In May 2019, the channel received the latest on-screen packaging, which could be compared to that of SIC Notícias in Portugal.

On July 23, 2026, to mark its 25th anniversary, BandNews TV inaugurated a new studio facility at the Grupo Bandeirantes headquarters in Morumbi, São Paulo, and implemented a restructured programming schedule. According to general director Marco Antonio Sabino, the strategic overhaul shifted the network's focus from real-time breaking news towards in-depth political and economic analysis and contextual reporting, particularly given the concurrent election year.
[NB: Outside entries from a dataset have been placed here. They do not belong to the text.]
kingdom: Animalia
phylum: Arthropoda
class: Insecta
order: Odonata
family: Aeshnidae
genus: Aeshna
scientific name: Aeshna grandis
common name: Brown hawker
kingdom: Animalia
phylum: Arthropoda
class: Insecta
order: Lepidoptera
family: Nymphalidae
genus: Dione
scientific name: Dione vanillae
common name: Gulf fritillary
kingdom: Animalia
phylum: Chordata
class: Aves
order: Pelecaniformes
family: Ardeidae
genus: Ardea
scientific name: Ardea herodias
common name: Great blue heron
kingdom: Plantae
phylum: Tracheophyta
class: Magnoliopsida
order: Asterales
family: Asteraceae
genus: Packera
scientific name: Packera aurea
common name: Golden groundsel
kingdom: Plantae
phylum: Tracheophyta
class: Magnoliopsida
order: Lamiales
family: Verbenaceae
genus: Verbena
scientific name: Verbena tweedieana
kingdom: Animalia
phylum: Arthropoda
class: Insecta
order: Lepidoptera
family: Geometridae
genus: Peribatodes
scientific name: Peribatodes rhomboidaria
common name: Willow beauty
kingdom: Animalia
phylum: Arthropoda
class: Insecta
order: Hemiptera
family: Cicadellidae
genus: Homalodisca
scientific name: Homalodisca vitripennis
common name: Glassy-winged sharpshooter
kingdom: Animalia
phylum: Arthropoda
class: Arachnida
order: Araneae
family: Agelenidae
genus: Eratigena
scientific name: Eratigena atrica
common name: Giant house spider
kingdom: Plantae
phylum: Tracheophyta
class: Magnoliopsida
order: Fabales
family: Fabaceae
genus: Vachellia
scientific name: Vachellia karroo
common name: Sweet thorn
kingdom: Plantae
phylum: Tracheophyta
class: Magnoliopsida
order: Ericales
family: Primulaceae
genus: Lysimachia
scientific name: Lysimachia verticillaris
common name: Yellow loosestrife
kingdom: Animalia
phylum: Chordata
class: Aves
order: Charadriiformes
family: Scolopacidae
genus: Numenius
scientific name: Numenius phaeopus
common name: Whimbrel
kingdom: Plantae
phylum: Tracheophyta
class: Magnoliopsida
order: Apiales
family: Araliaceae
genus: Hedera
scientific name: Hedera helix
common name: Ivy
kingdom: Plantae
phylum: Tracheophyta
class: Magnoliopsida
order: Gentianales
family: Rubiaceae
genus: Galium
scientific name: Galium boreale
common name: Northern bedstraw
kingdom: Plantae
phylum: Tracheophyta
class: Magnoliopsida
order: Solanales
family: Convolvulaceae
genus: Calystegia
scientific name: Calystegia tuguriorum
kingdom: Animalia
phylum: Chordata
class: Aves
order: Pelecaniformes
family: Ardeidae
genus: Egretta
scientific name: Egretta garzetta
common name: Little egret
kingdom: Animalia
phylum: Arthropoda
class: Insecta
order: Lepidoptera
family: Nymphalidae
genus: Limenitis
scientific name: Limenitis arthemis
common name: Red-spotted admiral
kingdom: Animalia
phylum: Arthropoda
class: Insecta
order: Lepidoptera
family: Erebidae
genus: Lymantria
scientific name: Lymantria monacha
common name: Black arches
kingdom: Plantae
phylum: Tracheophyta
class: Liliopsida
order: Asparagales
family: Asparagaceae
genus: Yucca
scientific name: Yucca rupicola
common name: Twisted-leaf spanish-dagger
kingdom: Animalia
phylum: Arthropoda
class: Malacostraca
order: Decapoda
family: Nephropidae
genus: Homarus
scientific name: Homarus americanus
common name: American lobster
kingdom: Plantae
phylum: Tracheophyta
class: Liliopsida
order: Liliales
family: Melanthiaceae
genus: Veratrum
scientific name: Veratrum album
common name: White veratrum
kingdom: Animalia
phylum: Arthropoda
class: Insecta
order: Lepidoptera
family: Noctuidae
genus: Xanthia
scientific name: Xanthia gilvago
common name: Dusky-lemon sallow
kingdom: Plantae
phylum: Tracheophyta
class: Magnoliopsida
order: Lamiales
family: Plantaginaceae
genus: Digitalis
As part of its multiplatform expansion, the channel also underscored its international correspondent partnerships in Paris, London, and New York.

== Programming ==

Newscasts
| Title | Main Hosts |
| No Meio do Dia | Eduardo Oinegue |
| Expresso BandNews | Andressa Guaraná and João Viera |
| Jornal Gente (with Radio Bandeirantes) | Pedro Campos and Thays Freitas |
| Fim de Semana BandNews | variety |
| Resumo BandNews | Nelson Gomes |
Jornal BandNews
| BandNews Hoje | Thalyta Almeida and Leonardo Stoliar |
| Edição da Noite | Felipe Viera and Veruska Donato |
| Madrugada BandNews | Gustavo Carvalho and Thaís Dias |
| Manhã BandNews | Patrícia Rocha |
| O É da Coisa (with Radio BandNews FM) | Reinaldo Azevedo |
| Panorama | Thaís Dias and Veruska Donato |
| Tarde BandNews | Paula Valdez and Vitor Brown |
| Papo Reto | Carlos Andreazza and Patrícia Rocha |
| O X da Questão | Rodolfo Schineider and Cynthia Martins |
News features
| Title | Main Hosts |
| Aqui Tem Vaga | Lenny Leone |
| BandNews Docs | variety |
| Capital & Mercado | Marco Antônio Sabino |
| Capital Natural | variety |
| Economia pra Você | Juliana Rosa |
| Partiu, BandNews! | André Coutinho |
| Ponto a Ponto | Mônica Bergamo Pierpaolo Bottini |
| Viver Melhor | Jean Gorinchteyn |
Talk shows
| Title | Main Hosts |
| Giro Business | Sérgio Waib |

=== Repeats of Rede Bandeirantes's shows ===

| Title | Main Hosts |
|---|---|
| Jornal da Band | Adriana Araújo and Eduardo Oinegue |
| Jornal da Noite | Thaís Dias and Felipe Viana |
| Jornal Terra Viva | Marcio Campos |
| Canal Livre | Rodolfo Schneider |

== Slogans ==
- 2001-2006: Muito mais notícia. (Much more news.)
- 2006-2014: A notícia em primeiro lugar. (The news first.)
- 2014-2020: A notícia não para, não. (The news does not stop, no.)
- Since 2020: Muito além da notícia, Nada além da verdade. (Far beyond the news, Nothing beyond the truth.)